_Problem to work on_:
In the listing below, count each line that contains "Simulation". The reply is that count and nothing else.

_Dataset records_:

★ ★ ★ ★ ★ ★ ★

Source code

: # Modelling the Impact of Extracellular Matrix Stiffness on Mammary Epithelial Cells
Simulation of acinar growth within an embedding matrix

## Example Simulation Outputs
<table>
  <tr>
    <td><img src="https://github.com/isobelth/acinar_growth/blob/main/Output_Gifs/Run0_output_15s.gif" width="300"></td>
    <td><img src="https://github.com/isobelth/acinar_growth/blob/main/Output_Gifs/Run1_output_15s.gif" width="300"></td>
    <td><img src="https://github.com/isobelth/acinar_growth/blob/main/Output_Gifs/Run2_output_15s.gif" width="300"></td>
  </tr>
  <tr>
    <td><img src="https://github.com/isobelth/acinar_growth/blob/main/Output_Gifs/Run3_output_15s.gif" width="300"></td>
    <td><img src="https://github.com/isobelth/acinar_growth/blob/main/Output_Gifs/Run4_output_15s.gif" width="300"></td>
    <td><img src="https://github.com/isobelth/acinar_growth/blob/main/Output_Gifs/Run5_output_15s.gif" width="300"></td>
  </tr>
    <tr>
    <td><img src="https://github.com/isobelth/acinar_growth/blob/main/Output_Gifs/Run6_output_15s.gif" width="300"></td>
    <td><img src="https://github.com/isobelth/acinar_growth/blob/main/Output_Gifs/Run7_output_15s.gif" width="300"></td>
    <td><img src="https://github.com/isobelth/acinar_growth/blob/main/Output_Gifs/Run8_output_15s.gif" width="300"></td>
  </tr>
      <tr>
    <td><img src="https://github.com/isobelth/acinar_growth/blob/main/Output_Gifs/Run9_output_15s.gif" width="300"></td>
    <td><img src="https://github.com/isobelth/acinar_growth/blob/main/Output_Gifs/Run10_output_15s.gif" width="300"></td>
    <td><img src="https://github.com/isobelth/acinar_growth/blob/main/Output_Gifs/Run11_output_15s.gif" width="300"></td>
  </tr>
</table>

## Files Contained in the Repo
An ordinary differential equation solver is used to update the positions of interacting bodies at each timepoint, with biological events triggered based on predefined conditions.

★ ★ ★ ★ ★ ★ ★

_Final answer_:
2